Task statement - Write out every line below that contains "DWIDTH".

(Collected data entries)
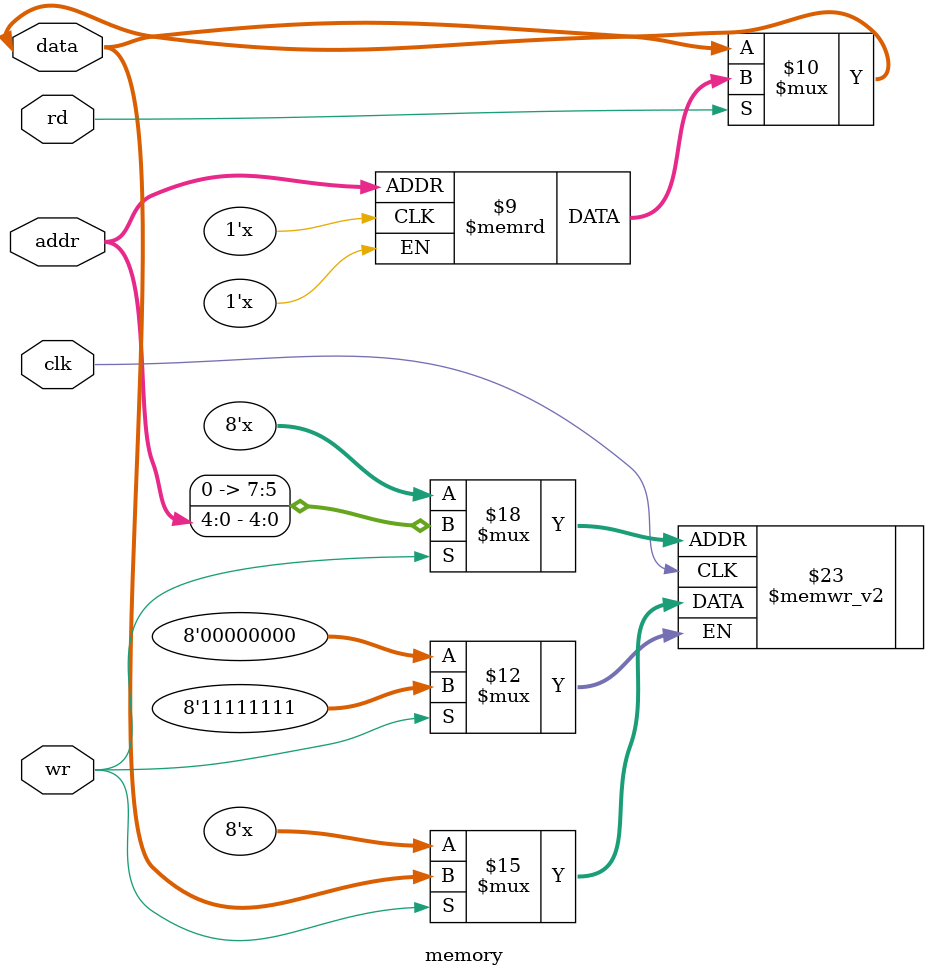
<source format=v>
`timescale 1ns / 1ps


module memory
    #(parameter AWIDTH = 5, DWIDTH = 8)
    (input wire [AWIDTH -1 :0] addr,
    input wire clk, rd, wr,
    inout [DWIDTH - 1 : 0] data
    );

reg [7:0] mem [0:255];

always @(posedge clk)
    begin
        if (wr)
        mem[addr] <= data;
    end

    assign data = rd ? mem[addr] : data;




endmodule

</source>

Reply -
    #(parameter AWIDTH = 5, DWIDTH = 8)
    inout [DWIDTH - 1 : 0] data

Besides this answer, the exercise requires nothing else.